▸ Task A: Decide whether each statement below agrees with the network pool proposal. For (i), (ii) and (iii), answer yes or no and quote the deciding words from the text. (i) The writer would rather keep the old reserved-IP interface. (ii) In the resulting structure, subnet1 has the cidr 10.0.0.0/24. (iii) Range(start, end) is meant to be a json representation of an IPRange().

▸ Text section:
Well I am not very fond of the `reserved` attribute in the `--pool`
option. I would prefer to keep the old interface, i.e.
--add|remove-reserved-ips, and enhance it with IP range support.
In other words, the user interface would be:

gnt-network modify --pool add:192.0.2.10-192.0.2.15,name=pool1
                   --pool add:10.0.0.8/29,name=pool2
                   --pool add:10.0.0.40-10.0.0.45,name=pool3
                   --add-reserved-ips 192.0.2.15,10.0.0.8-10.0.0.15,10.2.4.5 
net1

This will create something like:

net1 {
  subnets [
    uuid1 {
        name: subnet1
        cidr: 192.0.2.0/24
        pools: [
          {range:Range(192.0.2.10, 192.0.2.15), reservations: 00000, name:pool1}
          ]
        reserved: [192.0.2.15]
        }
    uuid2  {
        name: subnet2
        cidr: 10.0.0.0/24
        pools: [
          {range:10.0.0.8/29, reservations: 00000000, name:pool3}
          {range:10.0.0.40-10.0.0.45, reservations: 000000, name:pool3}
          ]
        reserved: [Range(10.0.0.8, 10.0.0.15), 10.2.4.5]
        }
    ]
}

Range(start, end) will be some json representation of an IPRange()

▸ Task B: Output the chart interpretation records below line for line, leaving out the pictures.

Chart interpretation exercises

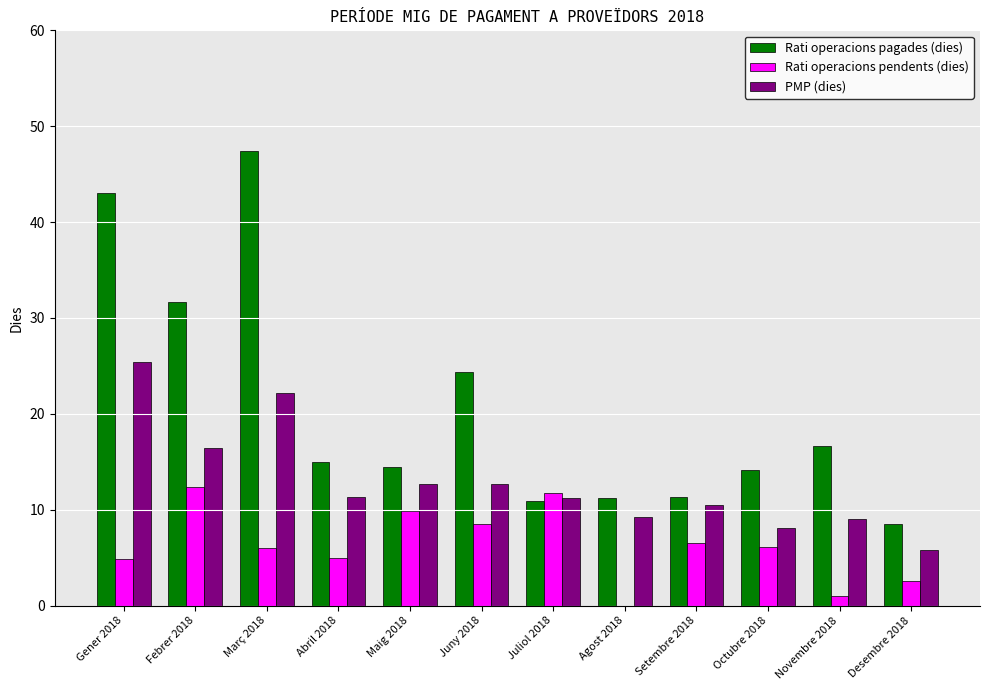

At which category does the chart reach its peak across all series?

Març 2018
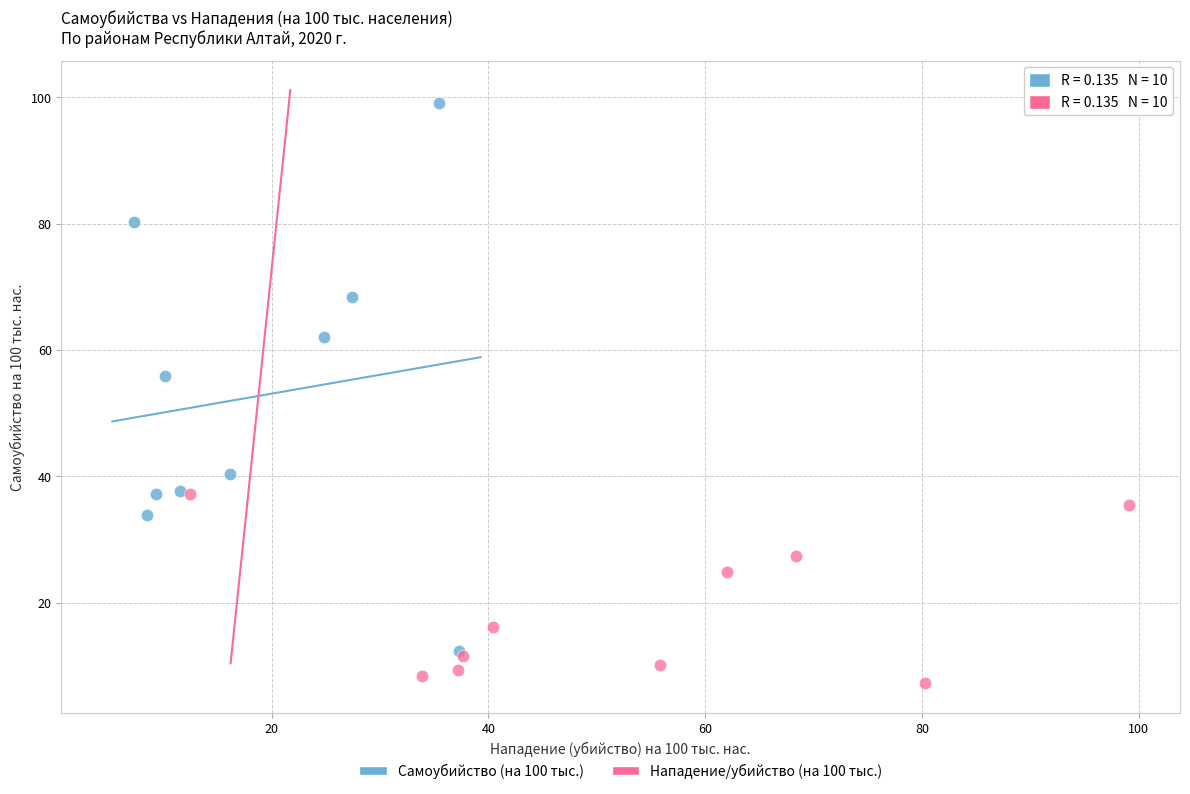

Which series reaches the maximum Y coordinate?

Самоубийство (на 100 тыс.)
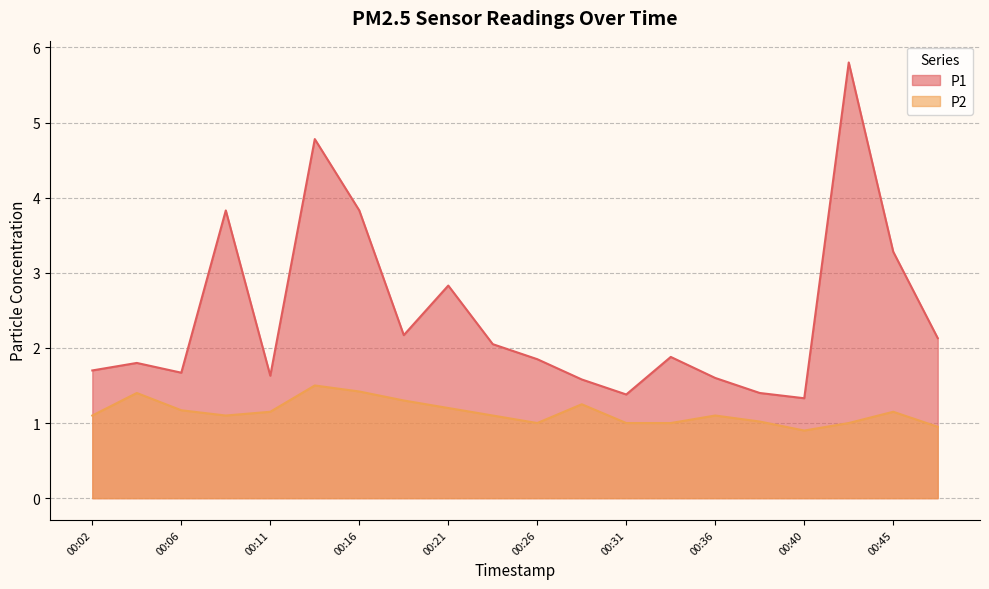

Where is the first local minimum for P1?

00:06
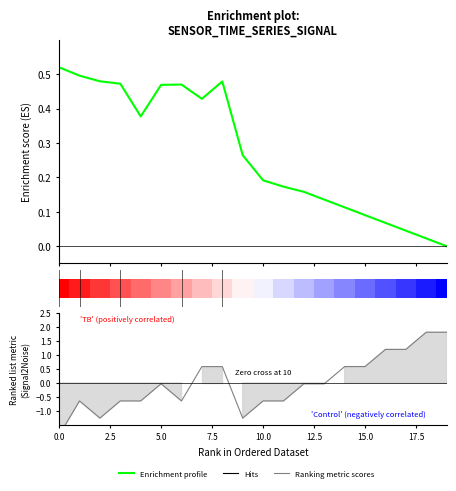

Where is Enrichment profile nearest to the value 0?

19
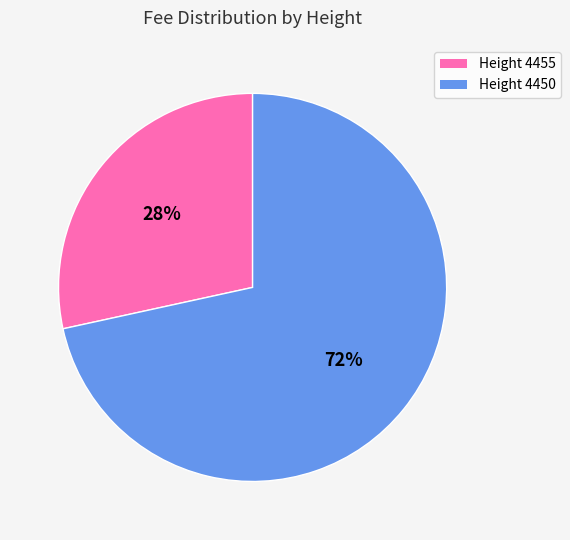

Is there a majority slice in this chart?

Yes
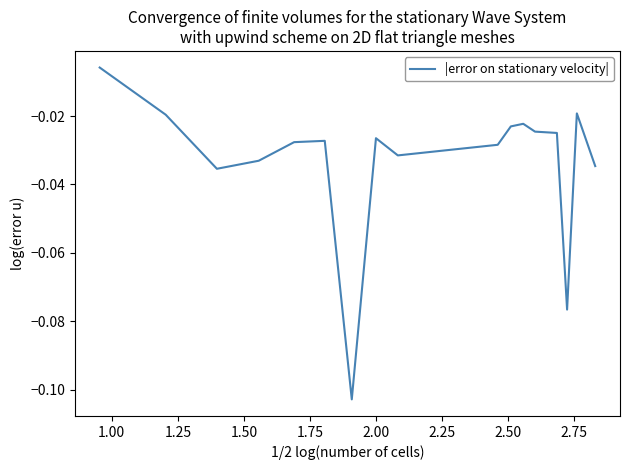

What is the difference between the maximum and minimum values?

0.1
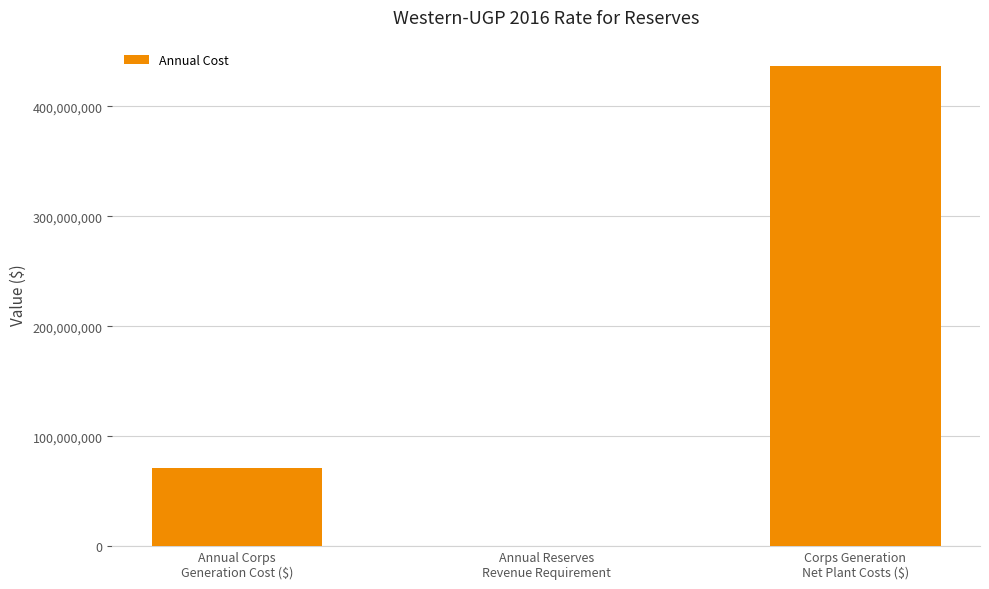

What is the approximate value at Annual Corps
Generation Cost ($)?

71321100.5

▸ Answer space A:
(i) Yes: "I would prefer to keep the old interface"
(ii) No: "cidr: 192.0.2.0/24"
(iii) Yes: "Range(start, end) will be some json representation of an IPRange()"

▸ Answer space B:
At which category does the chart reach its peak across all series?

Març 2018

Which series reaches the maximum Y coordinate?

Самоубийство (на 100 тыс.)

Where is the first local minimum for P1?

00:06

Where is Enrichment profile nearest to the value 0?

19

Is there a majority slice in this chart?

Yes

What is the difference between the maximum and minimum values?

0.1

What is the approximate value at Annual Corps
Generation Cost ($)?

71321100.5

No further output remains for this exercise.